Tools for F1 hybrid PSMC (hPSMC) divergence time inference from whole genomes

  1. Create an hPSMC .psmcfa input file from two samples

haploidize each bam file to a fasta. I use R. Ed Green's pu2fa program available here- https://github.com/Paleogenomics/Chrom-Compare

Usage: For each chromosome run:

samtools mpileup -s -f REF\_GENOME -q30 -Q60 -r CHROMOSOME BAMFILE.bam | \
pu2fa -c CHROMOSOME -C MAX\_COVERAGE > haploidized_fasta.fa

The very high basequality threshold "-Q60" is useful for minimizing the impact of sequencing error.

Then concatenate all of the single chromosome fastas into a single fasta.

cat haploidized_fasta_scaffold*.fa > haploidized_fasta_all.fa

combine fasta sequences from two individuals into a single .psmcfa file.

python psmcfa_from_2_fastas.py -b10 -m5 sample1_all.fa sample2_all.fa > hPSMC.psmcfa
  1. run psmc using the hPSMC.psmcfa

We ran PSMC under default settings. See https://github.com/lh3/psmc

psmc -N25 -t15 -r5 -p "4+25*2+4+6" -o hPSMC.psmc hPSMC.psmcfa

  1. Visualize hPSMC.psmc and estimate pre-diverence population size. Standard PSMC method.

    psmc_directory/utils/psmc_plot.pl hPSMC hPSMC.psmc

Alternative script included here. The -s -g and -m flags show their default values.

python hPSMC/PSMC_emit_last_iteration_coord.py -s10 -g25 -m0.000000001 hPSMC.psmc

Once we have plotted the psmc result using one of the two above methods estimate the pre-divergence population size which will be input for step 4.

  1. Run simulations of divergence without post-divergence migration to compare to the hPSMC plot

    In order to interpret hPSMC results we need to compare our data to simulations. A purely visual interpreation of hPSMC output plots is susceptible to user bias and not replicable.
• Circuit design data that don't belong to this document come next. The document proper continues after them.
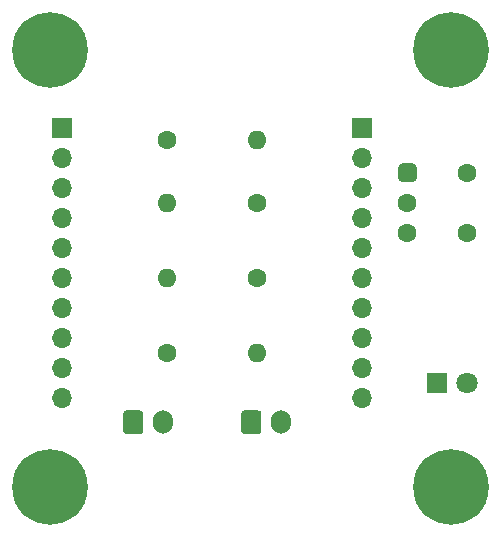
<source format=gbr>
%TF.GenerationSoftware,KiCad,Pcbnew,(5.1.9)-1*%
%TF.CreationDate,2022-07-09T00:28:58+09:00*%
%TF.ProjectId,Transmitter,5472616e-736d-4697-9474-65722e6b6963,rev?*%
%TF.SameCoordinates,Original*%
%TF.FileFunction,Soldermask,Bot*%
%TF.FilePolarity,Negative*%
%FSLAX46Y46*%
G04 Gerber Fmt 4.6, Leading zero omitted, Abs format (unit mm)*
G04 Created by KiCad (PCBNEW (5.1.9)-1) date 2022-07-09 00:28:58*
%MOMM*%
%LPD*%
G01*
G04 APERTURE LIST*
%ADD10O,1.700000X2.000000*%
%ADD11R,1.700000X1.700000*%
%ADD12O,1.700000X1.700000*%
%ADD13C,1.600000*%
%ADD14O,1.600000X1.600000*%
%ADD15R,1.800000X1.800000*%
%ADD16C,1.800000*%
%ADD17C,6.400000*%
%ADD18C,0.800000*%
G04 APERTURE END LIST*
%TO.C,J6*%
G36*
G01*
X147220000Y-108240000D02*
X147220000Y-106740000D01*
G75*
G02*
X147470000Y-106490000I250000J0D01*
G01*
X148670000Y-106490000D01*
G75*
G02*
X148920000Y-106740000I0J-250000D01*
G01*
X148920000Y-108240000D01*
G75*
G02*
X148670000Y-108490000I-250000J0D01*
G01*
X147470000Y-108490000D01*
G75*
G02*
X147220000Y-108240000I0J250000D01*
G01*
G37*
D10*
X150570000Y-107490000D03*
%TD*%
D11*
%TO.C,J3*%
X132080000Y-82550000D03*
D12*
X132080000Y-85090000D03*
X132080000Y-87630000D03*
X132080000Y-90170000D03*
X132080000Y-92710000D03*
X132080000Y-95250000D03*
X132080000Y-97790000D03*
X132080000Y-100330000D03*
X132080000Y-102870000D03*
X132080000Y-105410000D03*
%TD*%
%TO.C,J4*%
X157480000Y-105410000D03*
X157480000Y-102870000D03*
X157480000Y-100330000D03*
X157480000Y-97790000D03*
X157480000Y-95250000D03*
X157480000Y-92710000D03*
X157480000Y-90170000D03*
X157480000Y-87630000D03*
X157480000Y-85090000D03*
D11*
X157480000Y-82550000D03*
%TD*%
%TO.C,J5*%
G36*
G01*
X137220000Y-108240000D02*
X137220000Y-106740000D01*
G75*
G02*
X137470000Y-106490000I250000J0D01*
G01*
X138670000Y-106490000D01*
G75*
G02*
X138920000Y-106740000I0J-250000D01*
G01*
X138920000Y-108240000D01*
G75*
G02*
X138670000Y-108490000I-250000J0D01*
G01*
X137470000Y-108490000D01*
G75*
G02*
X137220000Y-108240000I0J250000D01*
G01*
G37*
D10*
X140570000Y-107490000D03*
%TD*%
D13*
%TO.C,SW1*%
X166370000Y-91440000D03*
X166370000Y-86360000D03*
G36*
G01*
X162090000Y-85960000D02*
X162090000Y-86760000D01*
G75*
G02*
X161690000Y-87160000I-400000J0D01*
G01*
X160890000Y-87160000D01*
G75*
G02*
X160490000Y-86760000I0J400000D01*
G01*
X160490000Y-85960000D01*
G75*
G02*
X160890000Y-85560000I400000J0D01*
G01*
X161690000Y-85560000D01*
G75*
G02*
X162090000Y-85960000I0J-400000D01*
G01*
G37*
X161290000Y-88900000D03*
X161290000Y-91440000D03*
%TD*%
%TO.C,R1*%
X140970000Y-83600000D03*
D14*
X148590000Y-83600000D03*
%TD*%
D13*
%TO.C,R2*%
X148590000Y-88900000D03*
D14*
X140970000Y-88900000D03*
%TD*%
D13*
%TO.C,R3*%
X148590000Y-95250000D03*
D14*
X140970000Y-95250000D03*
%TD*%
D15*
%TO.C,D1*%
X163830000Y-104140000D03*
D16*
X166370000Y-104140000D03*
%TD*%
D17*
%TO.C,H1*%
X131000000Y-76000000D03*
D18*
X133400000Y-76000000D03*
X132697056Y-77697056D03*
X131000000Y-78400000D03*
X129302944Y-77697056D03*
X128600000Y-76000000D03*
X129302944Y-74302944D03*
X131000000Y-73600000D03*
X132697056Y-74302944D03*
%TD*%
%TO.C,H2*%
X132697056Y-111302944D03*
X131000000Y-110600000D03*
X129302944Y-111302944D03*
X128600000Y-113000000D03*
X129302944Y-114697056D03*
X131000000Y-115400000D03*
X132697056Y-114697056D03*
X133400000Y-113000000D03*
D17*
X131000000Y-113000000D03*
%TD*%
%TO.C,H3*%
X165000000Y-113000000D03*
D18*
X167400000Y-113000000D03*
X166697056Y-114697056D03*
X165000000Y-115400000D03*
X163302944Y-114697056D03*
X162600000Y-113000000D03*
X163302944Y-111302944D03*
X165000000Y-110600000D03*
X166697056Y-111302944D03*
%TD*%
%TO.C,H4*%
X166697056Y-74302944D03*
X165000000Y-73600000D03*
X163302944Y-74302944D03*
X162600000Y-76000000D03*
X163302944Y-77697056D03*
X165000000Y-78400000D03*
X166697056Y-77697056D03*
X167400000Y-76000000D03*
D17*
X165000000Y-76000000D03*
%TD*%
D13*
%TO.C,R4*%
X140970000Y-101600000D03*
D14*
X148590000Y-101600000D03*
%TD*%
M02*

</source>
To conduct simulations the user should estimate the ancestral population size (step 3) and estimate a recent and ancient bound for when the sample might have diverged.
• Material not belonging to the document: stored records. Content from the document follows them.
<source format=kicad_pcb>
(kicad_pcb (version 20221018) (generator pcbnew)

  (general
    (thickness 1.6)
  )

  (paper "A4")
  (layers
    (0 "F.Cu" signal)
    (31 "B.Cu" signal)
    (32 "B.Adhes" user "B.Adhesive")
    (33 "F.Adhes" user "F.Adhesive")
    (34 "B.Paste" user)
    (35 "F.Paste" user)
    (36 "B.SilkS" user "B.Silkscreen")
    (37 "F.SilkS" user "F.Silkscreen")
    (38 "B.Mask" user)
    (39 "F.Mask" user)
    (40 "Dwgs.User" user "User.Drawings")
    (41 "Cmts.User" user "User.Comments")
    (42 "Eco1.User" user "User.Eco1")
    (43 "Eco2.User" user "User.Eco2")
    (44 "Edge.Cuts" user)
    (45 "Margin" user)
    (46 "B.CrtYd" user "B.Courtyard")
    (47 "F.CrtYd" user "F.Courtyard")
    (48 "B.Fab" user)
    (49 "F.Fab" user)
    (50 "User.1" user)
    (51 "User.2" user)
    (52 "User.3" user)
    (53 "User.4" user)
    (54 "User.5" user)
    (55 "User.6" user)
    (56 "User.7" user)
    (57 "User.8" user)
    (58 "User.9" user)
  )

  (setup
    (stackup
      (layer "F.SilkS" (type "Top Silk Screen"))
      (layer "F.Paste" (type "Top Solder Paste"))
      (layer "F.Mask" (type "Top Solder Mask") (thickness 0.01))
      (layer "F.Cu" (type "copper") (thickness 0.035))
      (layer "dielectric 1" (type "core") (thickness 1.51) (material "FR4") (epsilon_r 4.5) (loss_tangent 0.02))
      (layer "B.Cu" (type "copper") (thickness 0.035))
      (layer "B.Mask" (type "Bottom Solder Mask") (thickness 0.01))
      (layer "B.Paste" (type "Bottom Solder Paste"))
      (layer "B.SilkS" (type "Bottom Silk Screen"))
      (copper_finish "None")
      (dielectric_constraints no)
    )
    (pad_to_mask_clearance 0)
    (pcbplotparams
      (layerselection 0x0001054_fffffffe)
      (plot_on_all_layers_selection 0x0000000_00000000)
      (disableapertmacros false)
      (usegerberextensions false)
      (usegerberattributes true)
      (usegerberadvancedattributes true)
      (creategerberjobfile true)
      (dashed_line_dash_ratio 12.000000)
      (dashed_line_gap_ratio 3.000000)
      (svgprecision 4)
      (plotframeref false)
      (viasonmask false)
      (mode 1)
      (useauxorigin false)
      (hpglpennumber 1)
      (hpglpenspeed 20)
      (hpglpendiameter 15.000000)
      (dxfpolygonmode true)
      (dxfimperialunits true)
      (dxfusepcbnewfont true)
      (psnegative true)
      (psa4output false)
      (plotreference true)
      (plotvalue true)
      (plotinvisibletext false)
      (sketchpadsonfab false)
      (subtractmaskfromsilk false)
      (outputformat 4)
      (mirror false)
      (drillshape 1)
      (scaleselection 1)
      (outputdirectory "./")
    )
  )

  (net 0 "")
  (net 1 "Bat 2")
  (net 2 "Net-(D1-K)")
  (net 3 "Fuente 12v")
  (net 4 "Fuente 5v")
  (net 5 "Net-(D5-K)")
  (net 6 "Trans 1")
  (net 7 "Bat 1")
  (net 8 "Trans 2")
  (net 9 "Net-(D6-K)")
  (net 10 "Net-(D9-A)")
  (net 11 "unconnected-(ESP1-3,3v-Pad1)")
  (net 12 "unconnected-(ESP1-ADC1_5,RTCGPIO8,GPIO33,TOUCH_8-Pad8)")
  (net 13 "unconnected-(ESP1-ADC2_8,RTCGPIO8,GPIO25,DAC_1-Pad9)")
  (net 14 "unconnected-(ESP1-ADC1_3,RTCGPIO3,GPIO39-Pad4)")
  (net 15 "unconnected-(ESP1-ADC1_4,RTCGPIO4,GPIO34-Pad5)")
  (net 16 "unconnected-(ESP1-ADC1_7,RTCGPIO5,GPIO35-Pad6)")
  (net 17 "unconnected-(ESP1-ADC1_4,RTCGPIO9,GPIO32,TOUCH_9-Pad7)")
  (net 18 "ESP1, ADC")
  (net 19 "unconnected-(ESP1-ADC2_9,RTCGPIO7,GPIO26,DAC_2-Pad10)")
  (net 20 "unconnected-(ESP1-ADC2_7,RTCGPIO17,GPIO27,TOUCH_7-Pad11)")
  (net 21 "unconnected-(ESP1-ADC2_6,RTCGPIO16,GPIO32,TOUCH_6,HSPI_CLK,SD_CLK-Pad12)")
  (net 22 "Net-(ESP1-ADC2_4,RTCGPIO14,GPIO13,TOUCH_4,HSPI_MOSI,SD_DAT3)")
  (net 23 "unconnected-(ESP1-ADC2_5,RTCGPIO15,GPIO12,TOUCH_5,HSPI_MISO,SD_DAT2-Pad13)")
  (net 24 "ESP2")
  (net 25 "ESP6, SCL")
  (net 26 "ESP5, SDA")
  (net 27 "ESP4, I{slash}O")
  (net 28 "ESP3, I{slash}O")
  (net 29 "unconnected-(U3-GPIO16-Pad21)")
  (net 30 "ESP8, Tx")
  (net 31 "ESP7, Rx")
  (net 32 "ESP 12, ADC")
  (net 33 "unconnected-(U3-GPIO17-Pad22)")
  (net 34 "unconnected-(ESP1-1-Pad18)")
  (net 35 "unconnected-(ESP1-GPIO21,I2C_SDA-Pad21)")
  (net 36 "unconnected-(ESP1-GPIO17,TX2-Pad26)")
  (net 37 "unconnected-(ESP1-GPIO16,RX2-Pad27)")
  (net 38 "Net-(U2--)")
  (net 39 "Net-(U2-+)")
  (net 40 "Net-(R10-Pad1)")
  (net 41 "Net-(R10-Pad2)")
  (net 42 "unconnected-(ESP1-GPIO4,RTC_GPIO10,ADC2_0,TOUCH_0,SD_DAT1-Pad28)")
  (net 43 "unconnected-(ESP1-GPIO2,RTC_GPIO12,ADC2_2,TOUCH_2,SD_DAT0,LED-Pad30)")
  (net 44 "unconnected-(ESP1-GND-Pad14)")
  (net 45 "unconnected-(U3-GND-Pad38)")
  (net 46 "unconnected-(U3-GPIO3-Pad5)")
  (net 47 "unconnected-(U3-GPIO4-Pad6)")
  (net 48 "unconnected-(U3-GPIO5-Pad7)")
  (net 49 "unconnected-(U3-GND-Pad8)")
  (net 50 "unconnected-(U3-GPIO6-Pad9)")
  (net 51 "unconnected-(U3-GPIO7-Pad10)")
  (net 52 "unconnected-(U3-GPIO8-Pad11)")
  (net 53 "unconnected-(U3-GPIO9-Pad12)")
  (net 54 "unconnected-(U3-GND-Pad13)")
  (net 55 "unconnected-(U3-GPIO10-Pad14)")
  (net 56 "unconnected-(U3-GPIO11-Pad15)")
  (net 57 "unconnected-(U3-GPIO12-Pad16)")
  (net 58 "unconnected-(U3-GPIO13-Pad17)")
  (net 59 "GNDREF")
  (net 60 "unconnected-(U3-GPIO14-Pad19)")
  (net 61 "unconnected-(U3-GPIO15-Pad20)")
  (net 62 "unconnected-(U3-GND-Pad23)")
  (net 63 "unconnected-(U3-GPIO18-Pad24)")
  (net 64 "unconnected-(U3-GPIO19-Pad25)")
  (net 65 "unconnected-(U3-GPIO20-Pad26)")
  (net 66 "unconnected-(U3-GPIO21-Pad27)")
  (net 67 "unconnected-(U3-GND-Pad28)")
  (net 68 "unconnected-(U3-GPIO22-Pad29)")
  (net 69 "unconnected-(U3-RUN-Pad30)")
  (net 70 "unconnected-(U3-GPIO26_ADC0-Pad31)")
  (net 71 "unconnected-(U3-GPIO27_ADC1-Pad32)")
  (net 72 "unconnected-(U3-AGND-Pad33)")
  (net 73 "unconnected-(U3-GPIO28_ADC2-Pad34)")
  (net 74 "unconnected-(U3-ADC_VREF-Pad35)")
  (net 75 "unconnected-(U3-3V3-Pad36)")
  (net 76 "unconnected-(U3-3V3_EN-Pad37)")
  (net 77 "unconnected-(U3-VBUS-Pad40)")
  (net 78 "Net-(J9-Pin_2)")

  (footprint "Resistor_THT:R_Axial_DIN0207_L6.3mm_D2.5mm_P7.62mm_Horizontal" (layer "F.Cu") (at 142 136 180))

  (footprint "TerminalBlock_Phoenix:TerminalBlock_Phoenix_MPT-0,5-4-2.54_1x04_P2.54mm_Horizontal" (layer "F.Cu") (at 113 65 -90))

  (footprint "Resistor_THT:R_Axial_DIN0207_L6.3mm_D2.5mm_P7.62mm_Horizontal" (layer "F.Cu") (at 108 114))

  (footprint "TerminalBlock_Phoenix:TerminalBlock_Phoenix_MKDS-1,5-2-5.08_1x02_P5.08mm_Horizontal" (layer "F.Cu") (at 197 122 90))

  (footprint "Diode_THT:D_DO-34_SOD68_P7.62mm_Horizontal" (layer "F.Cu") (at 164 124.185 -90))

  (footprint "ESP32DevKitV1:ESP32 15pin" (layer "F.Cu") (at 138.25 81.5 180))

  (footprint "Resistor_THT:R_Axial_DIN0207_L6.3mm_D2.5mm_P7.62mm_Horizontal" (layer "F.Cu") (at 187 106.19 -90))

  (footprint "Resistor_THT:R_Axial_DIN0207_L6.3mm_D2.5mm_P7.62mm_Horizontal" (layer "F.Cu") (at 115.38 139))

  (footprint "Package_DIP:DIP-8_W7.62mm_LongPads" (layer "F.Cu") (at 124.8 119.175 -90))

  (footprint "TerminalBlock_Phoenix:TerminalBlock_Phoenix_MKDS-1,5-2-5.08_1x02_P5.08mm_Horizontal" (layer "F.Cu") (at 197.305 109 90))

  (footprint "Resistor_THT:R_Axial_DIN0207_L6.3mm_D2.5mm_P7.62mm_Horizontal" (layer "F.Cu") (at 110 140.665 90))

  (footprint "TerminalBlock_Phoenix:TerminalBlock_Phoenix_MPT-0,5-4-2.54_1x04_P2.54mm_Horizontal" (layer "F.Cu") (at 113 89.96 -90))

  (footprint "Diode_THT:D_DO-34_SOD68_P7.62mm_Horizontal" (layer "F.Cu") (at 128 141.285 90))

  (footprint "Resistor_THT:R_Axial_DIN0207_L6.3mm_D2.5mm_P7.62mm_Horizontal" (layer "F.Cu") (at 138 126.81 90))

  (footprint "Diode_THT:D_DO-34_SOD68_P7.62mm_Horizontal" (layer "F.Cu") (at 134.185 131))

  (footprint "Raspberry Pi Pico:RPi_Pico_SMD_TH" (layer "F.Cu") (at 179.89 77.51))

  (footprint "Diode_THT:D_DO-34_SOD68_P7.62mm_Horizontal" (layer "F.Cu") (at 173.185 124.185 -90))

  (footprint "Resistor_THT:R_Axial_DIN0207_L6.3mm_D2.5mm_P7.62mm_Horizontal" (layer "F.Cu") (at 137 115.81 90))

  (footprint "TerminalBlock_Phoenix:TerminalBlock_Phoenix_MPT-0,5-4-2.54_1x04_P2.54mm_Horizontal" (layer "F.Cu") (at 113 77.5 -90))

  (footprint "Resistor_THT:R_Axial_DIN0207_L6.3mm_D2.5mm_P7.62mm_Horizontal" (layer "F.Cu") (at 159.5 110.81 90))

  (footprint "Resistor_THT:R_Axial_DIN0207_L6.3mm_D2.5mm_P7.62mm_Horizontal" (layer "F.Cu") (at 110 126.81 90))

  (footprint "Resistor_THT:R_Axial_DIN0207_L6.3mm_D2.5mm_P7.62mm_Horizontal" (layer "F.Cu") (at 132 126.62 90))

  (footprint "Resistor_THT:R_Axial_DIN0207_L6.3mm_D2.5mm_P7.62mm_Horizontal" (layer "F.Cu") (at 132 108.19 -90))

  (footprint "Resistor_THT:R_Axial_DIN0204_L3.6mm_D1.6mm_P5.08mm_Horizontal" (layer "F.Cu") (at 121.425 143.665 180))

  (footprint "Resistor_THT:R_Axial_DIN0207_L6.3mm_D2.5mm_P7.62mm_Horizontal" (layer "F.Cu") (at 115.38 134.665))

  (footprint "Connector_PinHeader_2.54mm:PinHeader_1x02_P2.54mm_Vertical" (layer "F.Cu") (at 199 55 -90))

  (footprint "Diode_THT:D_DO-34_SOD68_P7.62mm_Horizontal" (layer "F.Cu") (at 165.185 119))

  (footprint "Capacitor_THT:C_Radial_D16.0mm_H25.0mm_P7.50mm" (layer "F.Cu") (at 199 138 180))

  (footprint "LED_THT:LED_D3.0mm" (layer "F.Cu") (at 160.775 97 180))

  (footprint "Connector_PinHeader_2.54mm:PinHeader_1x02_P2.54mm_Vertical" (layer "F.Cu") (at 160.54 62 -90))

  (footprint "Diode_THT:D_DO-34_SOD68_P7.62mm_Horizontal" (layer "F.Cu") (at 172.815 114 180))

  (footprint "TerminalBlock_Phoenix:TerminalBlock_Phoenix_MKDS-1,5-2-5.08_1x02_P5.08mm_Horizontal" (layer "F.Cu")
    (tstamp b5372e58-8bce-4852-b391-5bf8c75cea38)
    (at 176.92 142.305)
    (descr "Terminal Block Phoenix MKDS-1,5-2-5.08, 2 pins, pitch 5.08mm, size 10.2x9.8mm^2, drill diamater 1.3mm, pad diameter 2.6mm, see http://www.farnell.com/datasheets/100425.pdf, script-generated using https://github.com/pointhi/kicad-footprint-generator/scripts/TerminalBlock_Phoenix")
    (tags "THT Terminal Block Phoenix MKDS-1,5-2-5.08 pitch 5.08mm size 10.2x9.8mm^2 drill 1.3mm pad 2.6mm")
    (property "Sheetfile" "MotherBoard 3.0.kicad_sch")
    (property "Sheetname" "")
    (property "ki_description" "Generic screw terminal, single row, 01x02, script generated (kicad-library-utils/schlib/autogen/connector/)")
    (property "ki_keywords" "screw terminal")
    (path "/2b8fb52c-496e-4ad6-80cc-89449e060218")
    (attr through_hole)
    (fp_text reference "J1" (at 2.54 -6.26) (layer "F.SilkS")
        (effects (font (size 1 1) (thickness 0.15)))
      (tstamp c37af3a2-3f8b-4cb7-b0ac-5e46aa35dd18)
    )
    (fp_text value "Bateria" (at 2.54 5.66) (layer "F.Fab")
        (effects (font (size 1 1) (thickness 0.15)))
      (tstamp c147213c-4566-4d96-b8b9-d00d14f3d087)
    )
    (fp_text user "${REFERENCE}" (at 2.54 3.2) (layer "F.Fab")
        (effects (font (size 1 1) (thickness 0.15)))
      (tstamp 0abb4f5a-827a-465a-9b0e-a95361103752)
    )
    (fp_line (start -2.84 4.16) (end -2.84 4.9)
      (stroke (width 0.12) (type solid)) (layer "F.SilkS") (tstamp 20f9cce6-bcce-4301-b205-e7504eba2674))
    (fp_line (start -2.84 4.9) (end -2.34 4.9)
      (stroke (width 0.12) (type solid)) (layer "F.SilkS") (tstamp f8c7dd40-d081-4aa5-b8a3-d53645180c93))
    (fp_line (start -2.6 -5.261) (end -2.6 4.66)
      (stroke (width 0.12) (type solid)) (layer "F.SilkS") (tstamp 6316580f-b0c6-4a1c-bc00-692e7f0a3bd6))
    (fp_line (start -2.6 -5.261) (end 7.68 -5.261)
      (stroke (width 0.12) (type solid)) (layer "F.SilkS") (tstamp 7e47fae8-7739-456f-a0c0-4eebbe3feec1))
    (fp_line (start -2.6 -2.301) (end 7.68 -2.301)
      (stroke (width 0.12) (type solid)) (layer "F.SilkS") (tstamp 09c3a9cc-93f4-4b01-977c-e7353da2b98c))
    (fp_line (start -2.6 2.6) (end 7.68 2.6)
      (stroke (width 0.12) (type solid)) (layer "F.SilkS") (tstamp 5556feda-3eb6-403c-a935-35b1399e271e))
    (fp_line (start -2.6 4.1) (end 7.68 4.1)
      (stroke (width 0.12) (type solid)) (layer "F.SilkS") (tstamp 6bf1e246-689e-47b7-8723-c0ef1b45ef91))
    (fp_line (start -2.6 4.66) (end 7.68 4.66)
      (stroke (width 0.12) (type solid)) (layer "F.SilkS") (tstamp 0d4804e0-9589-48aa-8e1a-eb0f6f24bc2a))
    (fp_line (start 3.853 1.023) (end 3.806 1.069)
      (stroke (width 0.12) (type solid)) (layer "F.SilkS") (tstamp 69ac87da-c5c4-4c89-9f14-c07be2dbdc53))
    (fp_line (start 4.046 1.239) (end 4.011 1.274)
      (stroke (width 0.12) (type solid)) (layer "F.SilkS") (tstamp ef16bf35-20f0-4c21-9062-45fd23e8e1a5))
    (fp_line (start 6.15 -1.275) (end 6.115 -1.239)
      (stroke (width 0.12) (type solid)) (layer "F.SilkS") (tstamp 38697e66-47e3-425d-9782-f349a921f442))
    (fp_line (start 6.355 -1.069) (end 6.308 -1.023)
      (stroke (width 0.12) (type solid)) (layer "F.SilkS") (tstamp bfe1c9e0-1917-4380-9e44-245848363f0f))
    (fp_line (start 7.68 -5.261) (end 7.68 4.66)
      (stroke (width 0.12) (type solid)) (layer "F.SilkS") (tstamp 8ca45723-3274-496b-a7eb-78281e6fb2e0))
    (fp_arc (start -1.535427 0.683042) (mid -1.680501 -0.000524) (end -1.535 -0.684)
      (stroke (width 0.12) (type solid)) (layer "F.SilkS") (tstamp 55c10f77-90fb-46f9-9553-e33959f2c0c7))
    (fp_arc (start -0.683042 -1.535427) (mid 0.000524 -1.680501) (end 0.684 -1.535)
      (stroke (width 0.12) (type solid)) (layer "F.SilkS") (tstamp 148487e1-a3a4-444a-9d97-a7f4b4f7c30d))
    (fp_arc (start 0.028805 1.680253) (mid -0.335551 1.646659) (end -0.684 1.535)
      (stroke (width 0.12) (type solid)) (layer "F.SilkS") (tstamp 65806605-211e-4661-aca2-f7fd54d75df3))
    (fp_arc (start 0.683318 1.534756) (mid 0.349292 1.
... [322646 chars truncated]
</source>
     python hPSMC/hPSMC_quantify_split_time.py -OPTIONS
 	OPTIONS:
 	-h print help message with user options
 	-o OUT, --out=OUT     output directory for simulations and prefix all files for the run, default="./hPSMC_sim_"
 	-N NE, --Ne=NE        The ancestral population size to simulate, default=10,000
 	-l LOWER, --lower=LOWER		lower bound for simulations, the most recent divergence time to be simulated
 	-u UPPER, --upper=UPPER		upper bound for simulations, the most ancient divergence time to be simulated
 	-s SIMS, --sims=SIMS  the number of simulations to conduct, simulations will evenly split between high and low, minimum value=2, minimum meaningful value=3
 	-p PAR, --parallel=PAR		Number of simulations to run simultaneously
 	-P PSMC, --PSMC=PSMC  If the psmc executable is not in your path give it's location, default = "psmc"
 	-m MS, --ms=MS        If the ms executable is not in your path give it's location, default = "ms"
 	-H HPSMC, --hPSMC=HPSMC
 	If the hPSMC directory is not in your path give it's location, NOTE:  Just the directory not the script.  default = "./"

  2. Plot simulations using either method in step 3, with the orignal data to show the divergence between samples.
    A) Compare simulations' pre-divergence Ne to your data, if they converge the simulations are appropriate, if not reestimate Ne and repeat steps 3-5 B) Identify the range of values for divergence time that intersect your hPSMC plot between 1.5 and 10 times pre-divergence Ne. These are your simulations consistent with data. Your diverence time estimate is the narrowest range of inconsistent simulations surrounding the consistent simulations.